Page excerpt:
((

An exception to this need to add the fact after a preposition is after in showing how two ideas or points are similar or different (are similar in that …: see 82. Common Errors in Making Comparisons).
Verbs after a preposition can also be in the -ing (gerund) form, but usually the meaning will differ. In (l), for example, the fact that indicates sneezing always happens (it is a fact), whereas -ing suggests that it may sometimes not happen.
“that” CLAUSES THAT ACT LIKE ADVERBS AND ADJECTIVES
That clauses can act in some of the ways that adverbs can. In one, that must be part of a longer conjunction phrase, like this:
(m) IN THE EVENT THAT the rains fail, stored water will maintain irrigation.

))

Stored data
((

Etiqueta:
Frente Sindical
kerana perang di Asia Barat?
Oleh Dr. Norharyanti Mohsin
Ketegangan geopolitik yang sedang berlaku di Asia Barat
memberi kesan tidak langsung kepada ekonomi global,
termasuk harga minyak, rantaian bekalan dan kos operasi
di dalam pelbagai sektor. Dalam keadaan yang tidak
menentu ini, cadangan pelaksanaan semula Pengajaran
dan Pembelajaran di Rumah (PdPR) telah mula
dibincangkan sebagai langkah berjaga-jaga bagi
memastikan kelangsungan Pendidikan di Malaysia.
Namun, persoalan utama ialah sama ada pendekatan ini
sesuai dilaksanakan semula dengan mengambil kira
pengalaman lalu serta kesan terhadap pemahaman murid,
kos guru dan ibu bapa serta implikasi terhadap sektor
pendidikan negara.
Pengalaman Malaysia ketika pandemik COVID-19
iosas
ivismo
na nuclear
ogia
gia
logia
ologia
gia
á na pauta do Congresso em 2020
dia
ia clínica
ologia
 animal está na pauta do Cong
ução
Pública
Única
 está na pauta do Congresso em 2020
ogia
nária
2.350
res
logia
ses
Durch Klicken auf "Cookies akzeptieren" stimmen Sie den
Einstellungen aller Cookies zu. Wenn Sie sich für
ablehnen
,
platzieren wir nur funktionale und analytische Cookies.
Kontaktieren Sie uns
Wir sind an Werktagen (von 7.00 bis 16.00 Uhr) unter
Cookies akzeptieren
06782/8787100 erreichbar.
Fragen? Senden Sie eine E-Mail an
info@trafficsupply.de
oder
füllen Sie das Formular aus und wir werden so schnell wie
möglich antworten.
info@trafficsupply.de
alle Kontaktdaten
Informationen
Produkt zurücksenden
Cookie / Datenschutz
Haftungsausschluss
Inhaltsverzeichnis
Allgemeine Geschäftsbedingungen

))

To do: Reproduce the grammar excerpt between "Verbs after a" and "sometimes not happen.", inclusive, swapping "suggests" for "implies". These rows have no connection to the grammar excerpt.

Reply to the task:
Verbs after a preposition can also be in the -ing (gerund) form, but usually the meaning will differ. In (l), for example, the fact that indicates sneezing always happens (it is a fact), whereas -ing implies that it may sometimes not happen.